=== Section Start ===
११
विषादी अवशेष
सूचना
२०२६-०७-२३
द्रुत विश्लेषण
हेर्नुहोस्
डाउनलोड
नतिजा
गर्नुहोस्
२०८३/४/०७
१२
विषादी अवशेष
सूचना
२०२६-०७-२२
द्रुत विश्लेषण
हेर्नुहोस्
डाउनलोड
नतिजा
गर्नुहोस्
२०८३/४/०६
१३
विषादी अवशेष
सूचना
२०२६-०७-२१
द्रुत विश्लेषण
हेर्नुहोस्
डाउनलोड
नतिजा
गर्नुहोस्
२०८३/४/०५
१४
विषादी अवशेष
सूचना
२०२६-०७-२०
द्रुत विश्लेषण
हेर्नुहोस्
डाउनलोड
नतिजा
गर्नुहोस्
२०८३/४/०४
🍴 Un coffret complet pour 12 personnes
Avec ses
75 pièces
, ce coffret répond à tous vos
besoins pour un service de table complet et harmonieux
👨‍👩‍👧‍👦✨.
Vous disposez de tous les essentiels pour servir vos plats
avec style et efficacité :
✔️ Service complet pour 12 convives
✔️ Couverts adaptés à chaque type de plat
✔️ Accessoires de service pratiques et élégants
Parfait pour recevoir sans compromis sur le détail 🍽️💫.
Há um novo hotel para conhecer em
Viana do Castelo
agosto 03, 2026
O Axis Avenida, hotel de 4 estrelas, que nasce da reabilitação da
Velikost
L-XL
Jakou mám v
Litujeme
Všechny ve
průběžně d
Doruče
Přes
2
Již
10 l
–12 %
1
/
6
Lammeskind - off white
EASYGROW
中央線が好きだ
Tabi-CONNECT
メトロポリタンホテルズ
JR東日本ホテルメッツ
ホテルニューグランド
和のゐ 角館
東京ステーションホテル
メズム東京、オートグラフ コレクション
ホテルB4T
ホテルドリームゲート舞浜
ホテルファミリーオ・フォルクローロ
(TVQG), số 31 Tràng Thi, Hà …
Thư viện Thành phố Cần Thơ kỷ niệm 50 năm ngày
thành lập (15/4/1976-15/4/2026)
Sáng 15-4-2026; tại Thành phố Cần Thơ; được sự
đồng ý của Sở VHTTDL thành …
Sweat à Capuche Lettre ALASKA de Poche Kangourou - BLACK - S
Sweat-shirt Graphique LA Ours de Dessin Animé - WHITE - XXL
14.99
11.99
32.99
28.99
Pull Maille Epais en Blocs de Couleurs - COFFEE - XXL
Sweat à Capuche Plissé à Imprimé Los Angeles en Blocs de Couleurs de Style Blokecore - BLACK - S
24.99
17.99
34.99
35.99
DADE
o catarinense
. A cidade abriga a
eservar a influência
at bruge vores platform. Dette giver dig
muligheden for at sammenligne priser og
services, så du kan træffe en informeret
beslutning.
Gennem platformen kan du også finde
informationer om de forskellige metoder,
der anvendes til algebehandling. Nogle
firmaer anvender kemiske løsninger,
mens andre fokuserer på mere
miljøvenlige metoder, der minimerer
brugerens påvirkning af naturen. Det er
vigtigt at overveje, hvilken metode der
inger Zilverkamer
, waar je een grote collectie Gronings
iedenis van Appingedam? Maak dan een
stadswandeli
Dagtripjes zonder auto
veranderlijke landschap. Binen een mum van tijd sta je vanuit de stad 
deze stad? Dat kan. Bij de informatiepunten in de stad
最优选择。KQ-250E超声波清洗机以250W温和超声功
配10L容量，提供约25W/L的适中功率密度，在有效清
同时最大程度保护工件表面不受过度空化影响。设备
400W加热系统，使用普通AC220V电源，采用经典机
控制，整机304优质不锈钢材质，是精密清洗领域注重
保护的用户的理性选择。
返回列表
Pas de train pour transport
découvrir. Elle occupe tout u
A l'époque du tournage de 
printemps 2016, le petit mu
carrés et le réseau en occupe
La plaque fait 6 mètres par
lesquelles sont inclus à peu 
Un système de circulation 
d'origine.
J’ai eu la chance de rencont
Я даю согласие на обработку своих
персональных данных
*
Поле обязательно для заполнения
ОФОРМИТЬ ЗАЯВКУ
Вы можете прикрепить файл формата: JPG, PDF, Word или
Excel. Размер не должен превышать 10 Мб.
=== Section End ===
TASK OBJECTIVE: Exactly as written, output all of the entries.

EXPECTED ANSWER:
११
विषादी अवशेष
सूचना
२०२६-०७-२३
द्रुत विश्लेषण
हेर्नुहोस्
डाउनलोड
नतिजा
गर्नुहोस्
२०८३/४/०७
१२
विषादी अवशेष
सूचना
२०२६-०७-२२
द्रुत विश्लेषण
हेर्नुहोस्
डाउनलोड
नतिजा
गर्नुहोस्
२०८३/४/०६
१३
विषादी अवशेष
सूचना
२०२६-०७-२१
द्रुत विश्लेषण
हेर्नुहोस्
डाउनलोड
नतिजा
गर्नुहोस्
२०८३/४/०५
१४
विषादी अवशेष
सूचना
२०२६-०७-२०
द्रुत विश्लेषण
हेर्नुहोस्
डाउनलोड
नतिजा
गर्नुहोस्
२०८३/४/०४
🍴 Un coffret complet pour 12 personnes
Avec ses
75 pièces
, ce coffret répond à tous vos
besoins pour un service de table complet et harmonieux
👨‍👩‍👧‍👦✨.
Vous disposez de tous les essentiels pour servir vos plats
avec style et efficacité :
✔️ Service complet pour 12 convives
✔️ Couverts adaptés à chaque type de plat
✔️ Accessoires de service pratiques et élégants
Parfait pour recevoir sans compromis sur le détail 🍽️💫.
Há um novo hotel para conhecer em
Viana do Castelo
agosto 03, 2026
O Axis Avenida, hotel de 4 estrelas, que nasce da reabilitação da
Velikost
L-XL
Jakou mám v
Litujeme
Všechny ve
průběžně d
Doruče
Přes
2
Již
10 l
–12 %
1
/
6
Lammeskind - off white
EASYGROW
中央線が好きだ
Tabi-CONNECT
メトロポリタンホテルズ
JR東日本ホテルメッツ
ホテルニューグランド
和のゐ 角館
東京ステーションホテル
メズム東京、オートグラフ コレクション
ホテルB4T
ホテルドリームゲート舞浜
ホテルファミリーオ・フォルクローロ
(TVQG), số 31 Tràng Thi, Hà …
Thư viện Thành phố Cần Thơ kỷ niệm 50 năm ngày
thành lập (15/4/1976-15/4/2026)
Sáng 15-4-2026; tại Thành phố Cần Thơ; được sự
đồng ý của Sở VHTTDL thành …
Sweat à Capuche Lettre ALASKA de Poche Kangourou - BLACK - S
Sweat-shirt Graphique LA Ours de Dessin Animé - WHITE - XXL
14.99
11.99
32.99
28.99
Pull Maille Epais en Blocs de Couleurs - COFFEE - XXL
Sweat à Capuche Plissé à Imprimé Los Angeles en Blocs de Couleurs de Style Blokecore - BLACK - S
24.99
17.99
34.99
35.99
DADE
o catarinense
. A cidade abriga a
eservar a influência
at bruge vores platform. Dette giver dig
muligheden for at sammenligne priser og
services, så du kan træffe en informeret
beslutning.
Gennem platformen kan du også finde
informationer om de forskellige metoder,
der anvendes til algebehandling. Nogle
firmaer anvender kemiske løsninger,
mens andre fokuserer på mere
miljøvenlige metoder, der minimerer
brugerens påvirkning af naturen. Det er
vigtigt at overveje, hvilken metode der
inger Zilverkamer
, waar je een grote collectie Gronings
iedenis van Appingedam? Maak dan een
stadswandeli
Dagtripjes zonder auto
veranderlijke landschap. Binen een mum van tijd sta je vanuit de stad 
deze stad? Dat kan. Bij de informatiepunten in de stad
最优选择。KQ-250E超声波清洗机以250W温和超声功
配10L容量，提供约25W/L的适中功率密度，在有效清
同时最大程度保护工件表面不受过度空化影响。设备
400W加热系统，使用普通AC220V电源，采用经典机
控制，整机304优质不锈钢材质，是精密清洗领域注重
保护的用户的理性选择。
返回列表
Pas de train pour transport
découvrir. Elle occupe tout u
A l'époque du tournage de 
printemps 2016, le petit mu
carrés et le réseau en occupe
La plaque fait 6 mètres par
lesquelles sont inclus à peu 
Un système de circulation 
d'origine.
J’ai eu la chance de rencont
Я даю согласие на обработку своих
персональных данных
*
Поле обязательно для заполнения
ОФОРМИТЬ ЗАЯВКУ
Вы можете прикрепить файл формата: JPG, PDF, Word или
Excel. Размер не должен превышать 10 Мб.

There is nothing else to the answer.